*** Excerpted data Section Begins ***

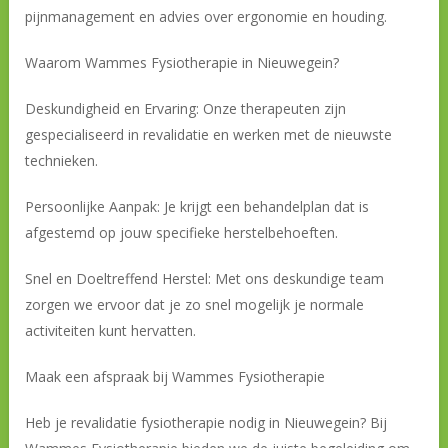
pijnmanagement en advies over ergonomie en houding.
Waarom Wammes Fysiotherapie in Nieuwegein?
Deskundigheid en Ervaring: Onze therapeuten zijn
gespecialiseerd in revalidatie en werken met de nieuwste
technieken.
Persoonlijke Aanpak: Je krijgt een behandelplan dat is
afgestemd op jouw specifieke herstelbehoeften.
Snel en Doeltreffend Herstel: Met ons deskundige team
zorgen we ervoor dat je zo snel mogelijk je normale
activiteiten kunt hervatten.
Maak een afspraak bij Wammes Fysiotherapie
Heb je revalidatie fysiotherapie nodig in Nieuwegein? Bij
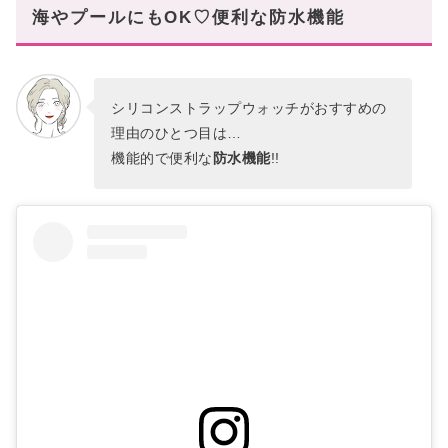
海やプールにもOK♡便利な防水機能
シリコンストラップウォッチがおすすめの
理由のひとつ目は…
機能的で便利な
防水機能
!!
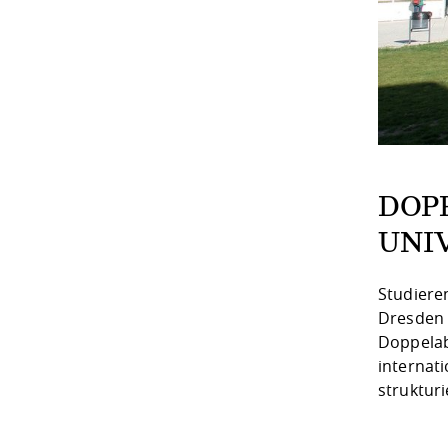
DOP
UNI
Studiere
Dresden 
Doppelab
internat
struktur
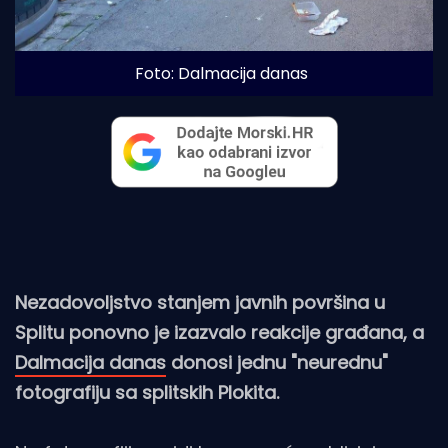
Foto: Dalmacija danas
Nezadovoljstvo stanjem javnih površina u
Splitu ponovno je izazvalo reakcije građana, a
Dalmacija danas
donosi jednu "neurednu"
fotografiju sa splitskih Plokita.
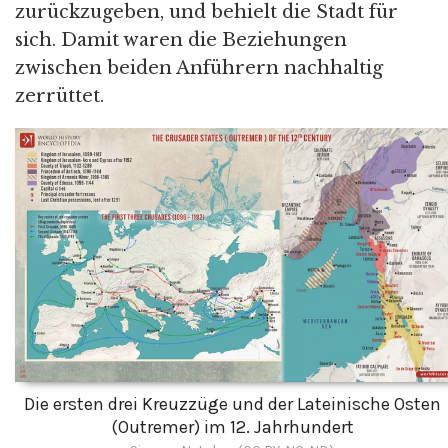
zurückzugeben, und behielt die Stadt für
sich. Damit waren die Beziehungen
zwischen beiden Anführern nachhaltig
zerrüttet.
Die ersten drei Kreuzzüge und der Lateinische Osten
(Outremer) im 12. Jahrhundert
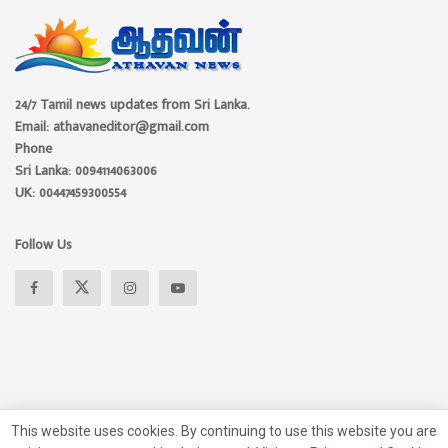
24/7 Tamil news updates from Sri Lanka.
Email: athavaneditor@gmail.com
Phone
Sri Lanka: 0094114063006
UK: 00447459300554
Follow Us
This website uses cookies. By continuing to use this website you are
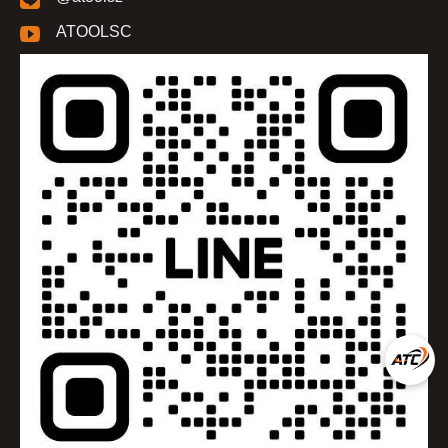
ATOOLSC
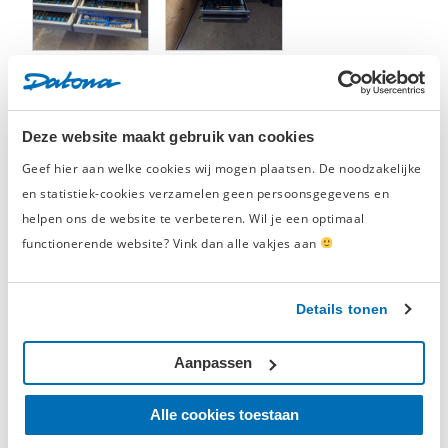
problemen in de lade van een Datona gereedschapswagen.
De fraaie softmodule van de tangenset heeft de volgende
afmetingen:
1 Beoordelingen
Beoordelingen
Lengte: 40 centimeter
Deze website maakt gebruik van cookies
Breedte: 53 centimeter
Hoogte: 3 centimeter
5/5
Geef hier aan welke cookies wij mogen plaatsen. De noodzakelijke
en statistiek-cookies verzamelen geen persoonsgegevens en
Andere gereedschapssets kun je
hier
vinden.
helpen ons de website te verbeteren. Wil je een optimaal
Op basis van
1 beoordelingen
functionerende website? Vink dan alle vakjes aan
5
1
4
0
Details tonen
3
0
2
0
Aanpassen
1
0
Alle cookies toestaan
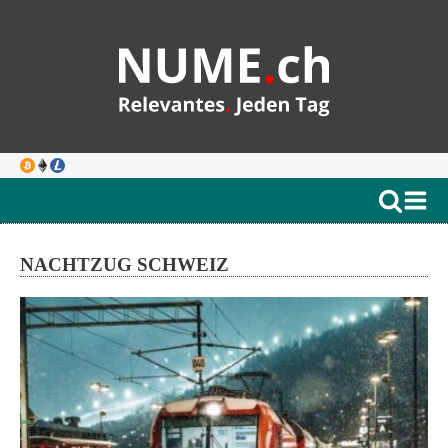
NACHTZUG SCHWEIZ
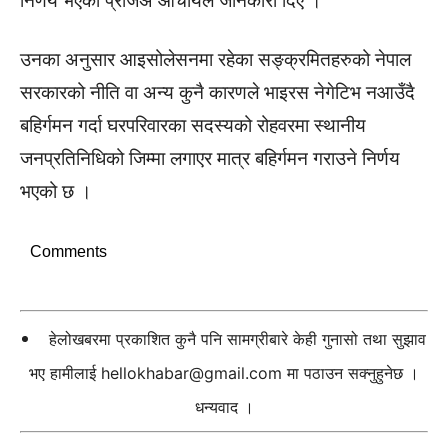
निर्णय भएको प्रजिअ आचार्यले जानकारी दिए ।
उनका अनुसार आइसोलेसनमा रहेका सङ्क्रमितहरुको नेपाल
सरकारको नीति वा अन्य कुनै कारणले भाइरस नेगेटिभ नआउँदै
बहिर्गमन गर्दा घरपरिवारका सदस्यको रोहवरमा स्थानीय
जनप्रतिनिधिको जिम्मा लगाएर मात्र बहिर्गमन गराउने निर्णय
भएको छ ।
Comments
हेलोखबरमा प्रकाशित कुनै पनि सामग्रीबारे केही गुनासो तथा सुझाव
भए हामीलाई
hellokhabar@gmail.com
मा पठाउन सक्नुहुनेछ ।
धन्यवाद ।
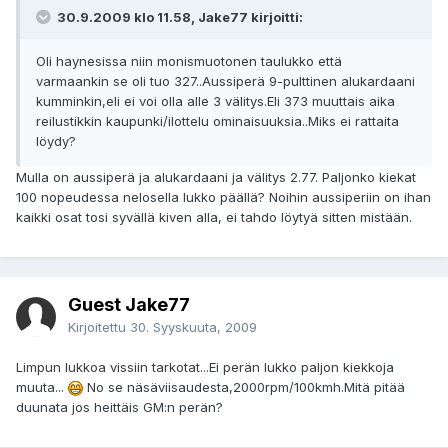
30.9.2009 klo 11.58, Jake77 kirjoitti:
Oli haynesissa niin monismuotonen taulukko että
varmaankin se oli tuo 327..Aussiperä 9-pulttinen alukardaani
kumminkin,eli ei voi olla alle 3 välitys.Eli 373 muuttais aika
reilustikkin kaupunki/ilottelu ominaisuuksia..Miks ei rattaita
löydy?
Mulla on aussiperä ja alukardaani ja välitys 2.77. Paljonko kiekat
100 nopeudessa nelosella lukko päällä? Noihin aussiperiin on ihan
kaikki osat tosi syvällä kiven alla, ei tahdo löytyä sitten mistään.
Guest Jake77
Kirjoitettu
30. Syyskuuta, 2009
Limpun lukkoa vissiin tarkotat...Ei perän lukko paljon kiekkoja
muuta...
No se näsäviisaudesta,2000rpm/100kmh.Mitä pitää
duunata jos heittäis GM:n perän?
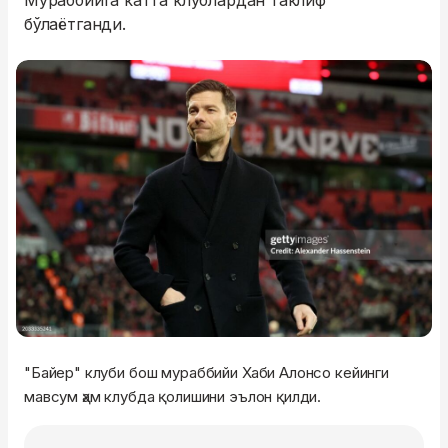
Мураббийга катта клублардан таклиф
бўлаётганди.
"Байер" клуби бош мураббийи Хаби Алонсо кейинги
мавсум ҳам клубда қолишини эълон қилди.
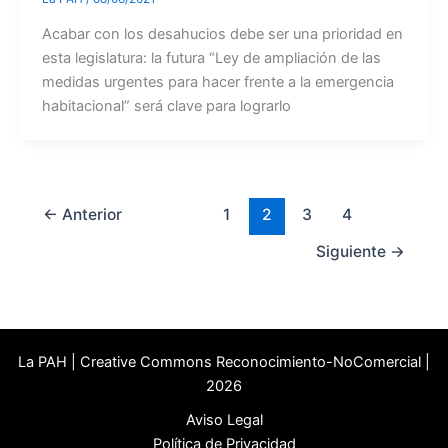
Acabar con los desahucios debe ser una prioridad en
esta legislatura: la futura “Ley de ampliación de las
medidas urgentes para hacer frente a la emergencia
habitacional” será clave para lograrlo
←
Anterior
1
2
3
4
Siguiente
→
La PAH | Creative Commons Reconocimiento-NoComercial |
2026
Aviso Legal
Política de Privacidad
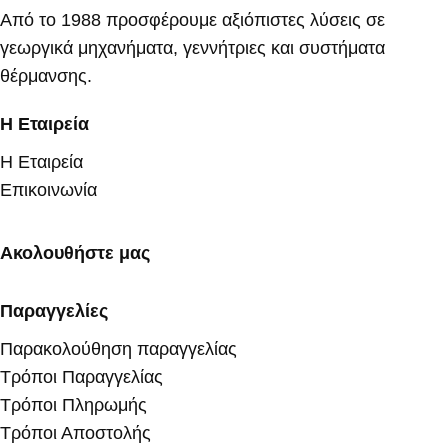
Από το 1988 προσφέρουμε αξιόπιστες λύσεις σε
γεωργικά μηχανήματα, γεννήτριες και συστήματα
θέρμανσης.
Η Εταιρεία
Η Εταιρεία
Επικοινωνία
Ακολουθήστε μας
Παραγγελίες
Παρακολούθηση παραγγελίας
Τρόποι Παραγγελίας
Τρόποι Πληρωμής
Τρόποι Αποστολής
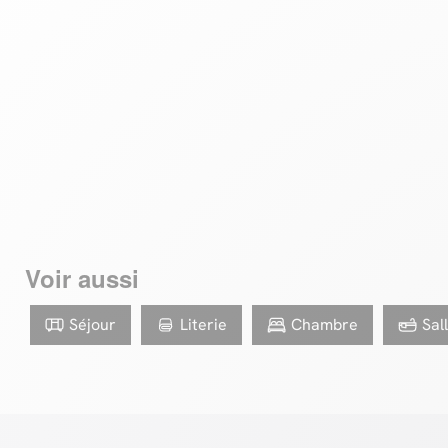
Voir aussi
Séjour
Literie
Chambre
Sal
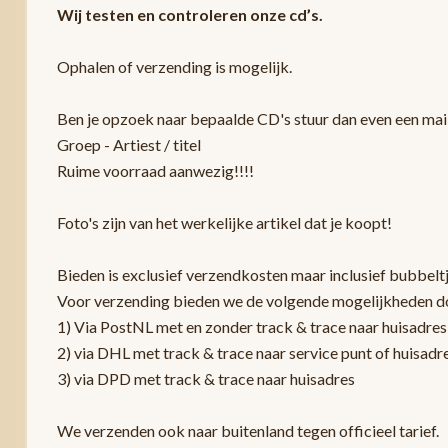
Wij testen en controleren onze cd’s.
Ophalen of verzending is mogelijk.
Ben je opzoek naar bepaalde CD's stuur dan even een mail
Groep - Artiest / titel
Ruime voorraad aanwezig!!!!
Foto's zijn van het werkelijke artikel dat je koopt!
Bieden is exclusief verzendkosten maar inclusief bubbelt
Voor verzending bieden we de volgende mogelijkheden d
1) Via PostNL met en zonder track & trace naar huisadres
2) via DHL met track & trace naar service punt of huisadr
3) via DPD met track & trace naar huisadres
We verzenden ook naar buitenland tegen officieel tarief.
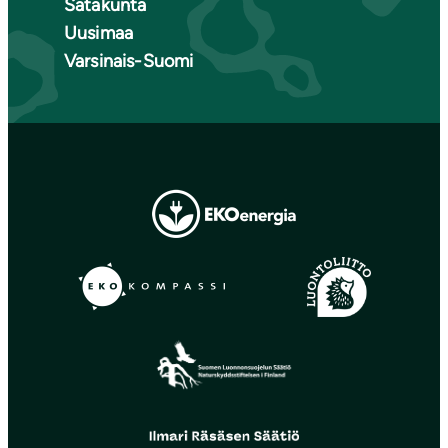
Satakunta
Uusimaa
Varsinais-Suomi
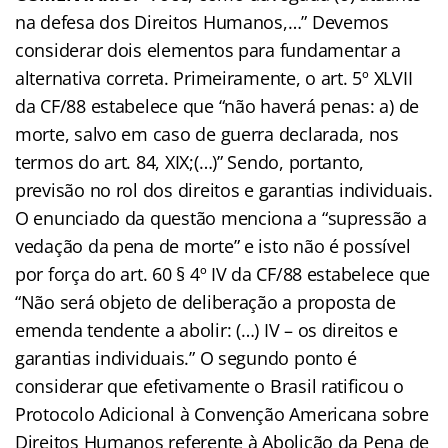
na defesa dos Direitos Humanos,…” Devemos
considerar dois elementos para fundamentar a
alternativa correta. Primeiramente, o art. 5º XLVII
da CF/88 estabelece que “não haverá penas: a) de
morte, salvo em caso de guerra declarada, nos
termos do art. 84, XIX;(…)” Sendo, portanto,
previsão no rol dos direitos e garantias individuais.
O enunciado da questão menciona a “supressão a
vedação da pena de morte” e isto não é possível
por força do art. 60 § 4º IV da CF/88 estabelece que
“Não será objeto de deliberação a proposta de
emenda tendente a abolir: (…) IV – os direitos e
garantias individuais.” O segundo ponto é
considerar que efetivamente o Brasil ratificou o
Protocolo Adicional à Convenção Americana sobre
Direitos Humanos referente à Abolição da Pena de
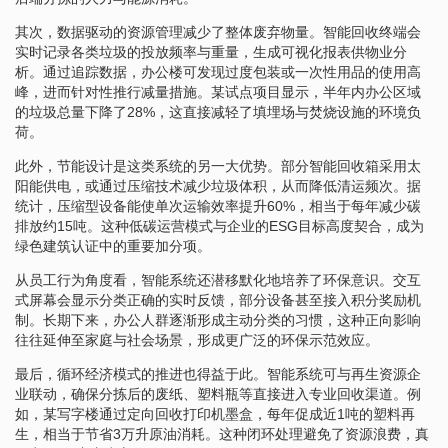
其次，数据驱动的资源管理减少了整体废弃物量。智能回收终端会
实时记录各类垃圾的投放频率与重量，生成可视化报表供物业分
析。通过追踪数据，办公楼可发现过度包装或一次性用品的使用高
峰，进而针对性推行减量措施。某试点项目显示，半年内办公区域
的垃圾总量下降了28%，这直接减轻了填埋场与焚烧设施的环境负
荷。
此外，节能设计是这类系统的另一大优势。部分智能回收箱采用太
阳能供电，或通过压缩技术减少垃圾体积，从而降低清运频次。据
统计，压缩型设备能使单次运输效率提升60%，相当于每年减少碳
排放约15吨。这种低碳运营模式与企业的ESG目标高度契合，成为
绿色建筑认证中的重要加分项。
从员工行为角度看，智能系统还潜移默化地培养了环保意识。交互
式屏幕会显示分类正确的实时反馈，部分设备甚至接入积分奖励机
制。长期下来，办公人群逐渐形成主动分类的习惯，这种正向影响
往往延伸至家庭与社会场景，形成更广泛的环保示范效应。
最后，循环经济模式的推进也得益于此。智能系统可与再生资源企
业联动，确保分拣后的废纸、塑料瓶等直接进入专业回收渠道。例
如，某写字楼通过定向回收打印机墨盒，每年促成近1吨的塑料再
生，相当于节省3万升原油消耗。这种闭环处理避免了资源浪费，真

*** Excerpted data Section Ends ***

Could you output the lines above exactly, with no pictures included?

pijnmanagement en advies over ergonomie en houding.
Waarom Wammes Fysiotherapie in Nieuwegein?
Deskundigheid en Ervaring: Onze therapeuten zijn
gespecialiseerd in revalidatie en werken met de nieuwste
technieken.
Persoonlijke Aanpak: Je krijgt een behandelplan dat is
afgestemd op jouw specifieke herstelbehoeften.
Snel en Doeltreffend Herstel: Met ons deskundige team
zorgen we ervoor dat je zo snel mogelijk je normale
activiteiten kunt hervatten.
Maak een afspraak bij Wammes Fysiotherapie
Heb je revalidatie fysiotherapie nodig in Nieuwegein? Bij
海やプールにもOK♡便利な防水機能
シリコンストラップウォッチがおすすめの
理由のひとつ目は…
機能的で便利な
防水機能
!!
DOP
UNI
Studiere
Dresden 
Doppelab
internat
struktur
Foto: Dalmacija danas
Nezadovoljstvo stanjem javnih površina u
Splitu ponovno je izazvalo reakcije građana, a
Dalmacija danas
donosi jednu "neurednu"
fotografiju sa splitskih Plokita.
zurückzugeben, und behielt die Stadt für
sich. Damit waren die Beziehungen
zwischen beiden Anführern nachhaltig
zerrüttet.
Die ersten drei Kreuzzüge und der Lateinische Osten
(Outremer) im 12. Jahrhundert
24/7 Tamil news updates from Sri Lanka.
Email: athavaneditor@gmail.com
Phone
Sri Lanka: 0094114063006
UK: 00447459300554
Follow Us
This website uses cookies. By continuing to use this website you are
ATOOLSC
problemen in de lade van een Datona gereedschapswagen.
De fraaie softmodule van de tangenset heeft de volgende
afmetingen:
1 Beoordelingen
Beoordelingen
Lengte: 40 centimeter
Deze website maakt gebruik van cookies
Breedte: 53 centimeter
Hoogte: 3 centimeter
5/5
Geef hier aan welke cookies wij mogen plaatsen. De noodzakelijke
en statistiek-cookies verzamelen geen persoonsgegevens en
Andere gereedschapssets kun je
hier
vinden.
helpen ons de website te verbeteren. Wil je een optimaal
Op basis van
1 beoordelingen
functionerende website? Vink dan alle vakjes aan
5
1
4
0
Details tonen
3
0
2
0
Aanpassen
1
0
Alle cookies toestaan
NACHTZUG SCHWEIZ
निर्णय भएको प्रजिअ आचार्यले जानकारी दिए ।
उनका अनुसार आइसोलेसनमा रहेका सङ्क्रमितहरुको नेपाल
सरकारको नीति वा अन्य कुनै कारणले भाइरस नेगेटिभ नआउँदै
बहिर्गमन गर्दा घरपरिवारका सदस्यको रोहवरमा स्थानीय
जनप्रतिनिधिको जिम्मा लगाएर मात्र बहिर्गमन गराउने निर्णय
भएको छ ।
Comments
हेलोखबरमा प्रकाशित कुनै पनि सामग्रीबारे केही गुनासो तथा सुझाव
भए हामीलाई
hellokhabar@gmail.com
मा पठाउन सक्नुहुनेछ ।
धन्यवाद ।
30.9.2009 klo 11.58, Jake77 kirjoitti:
Oli haynesissa niin monismuotonen taulukko että
varmaankin se oli tuo 327..Aussiperä 9-pulttinen alukardaani
kumminkin,eli ei voi olla alle 3 välitys.Eli 373 muuttais aika
reilustikkin kaupunki/ilottelu ominaisuuksia..Miks ei rattaita
löydy?
Mulla on aussiperä ja alukardaani ja välitys 2.77. Paljonko kiekat
100 nopeudessa nelosella lukko päällä? Noihin aussiperiin on ihan
kaikki osat tosi syvällä kiven alla, ei tahdo löytyä sitten mistään.
Guest Jake77
Kirjoitettu
30. Syyskuuta, 2009
Limpun lukkoa vissiin tarkotat...Ei perän lukko paljon kiekkoja
muuta...
No se näsäviisaudesta,2000rpm/100kmh.Mitä pitää
duunata jos heittäis GM:n perän?
Мураббийга катта клублардан таклиф
бўлаётганди.
"Байер" клуби бош мураббийи Хаби Алонсо кейинги
мавсум ҳам клубда қолишини эълон қилди.
Acabar con los desahucios debe ser una prioridad en
esta legislatura: la futura “Ley de ampliación de las
medidas urgentes para hacer frente a la emergencia
habitacional” será clave para lograrlo
←
Anterior
1
2
3
4
Siguiente
→
La PAH | Creative Commons Reconocimiento-NoComercial |
2026
Aviso Legal
Política de Privacidad
Από το 1988 προσφέρουμε αξιόπιστες λύσεις σε
γεωργικά μηχανήματα, γεννήτριες και συστήματα
θέρμανσης.
Η Εταιρεία
Η Εταιρεία
Επικοινωνία
Ακολουθήστε μας
Παραγγελίες
Παρακολούθηση παραγγελίας
Τρόποι Παραγγελίας
Τρόποι Πληρωμής
Τρόποι Αποστολής
Voir aussi
Séjour
Literie
Chambre
Sal
Wij testen en controleren onze cd’s.
Ophalen of verzending is mogelijk.
Ben je opzoek naar bepaalde CD's stuur dan even een mail
Groep - Artiest / titel
Ruime voorraad aanwezig!!!!
Foto's zijn van het werkelijke artikel dat je koopt!
Bieden is exclusief verzendkosten maar inclusief bubbelt
Voor verzending bieden we de volgende mogelijkheden d
1) Via PostNL met en zonder track & trace naar huisadres
2) via DHL met track & trace naar service punt of huisadr
3) via DPD met track & trace naar huisadres
We verzenden ook naar buitenland tegen officieel tarief.
Satakunta
Uusimaa
Varsinais-Suomi
na defesa dos Direitos Humanos,…” Devemos
considerar dois elementos para fundamentar a
alternativa correta. Primeiramente, o art. 5º XLVII
da CF/88 estabelece que “não haverá penas: a) de
morte, salvo em caso de guerra declarada, nos
termos do art. 84, XIX;(…)” Sendo, portanto,
previsão no rol dos direitos e garantias individuais.
O enunciado da questão menciona a “supressão a
vedação da pena de morte” e isto não é possível
por força do art. 60 § 4º IV da CF/88 estabelece que
“Não será objeto de deliberação a proposta de
emenda tendente a abolir: (…) IV – os direitos e
garantias individuais.” O segundo ponto é
considerar que efetivamente o Brasil ratificou o
Protocolo Adicional à Convenção Americana sobre
Direitos Humanos referente à Abolição da Pena de
其次，数据驱动的资源管理减少了整体废弃物量。智能回收终端会
实时记录各类垃圾的投放频率与重量，生成可视化报表供物业分
析。通过追踪数据，办公楼可发现过度包装或一次性用品的使用高
峰，进而针对性推行减量措施。某试点项目显示，半年内办公区域
的垃圾总量下降了28%，这直接减轻了填埋场与焚烧设施的环境负
荷。
此外，节能设计是这类系统的另一大优势。部分智能回收箱采用太
阳能供电，或通过压缩技术减少垃圾体积，从而降低清运频次。据
统计，压缩型设备能使单次运输效率提升60%，相当于每年减少碳
排放约15吨。这种低碳运营模式与企业的ESG目标高度契合，成为
绿色建筑认证中的重要加分项。
从员工行为角度看，智能系统还潜移默化地培养了环保意识。交互
式屏幕会显示分类正确的实时反馈，部分设备甚至接入积分奖励机
制。长期下来，办公人群逐渐形成主动分类的习惯，这种正向影响
往往延伸至家庭与社会场景，形成更广泛的环保示范效应。
最后，循环经济模式的推进也得益于此。智能系统可与再生资源企
业联动，确保分拣后的废纸、塑料瓶等直接进入专业回收渠道。例
如，某写字楼通过定向回收打印机墨盒，每年促成近1吨的塑料再
生，相当于节省3万升原油消耗。这种闭环处理避免了资源浪费，真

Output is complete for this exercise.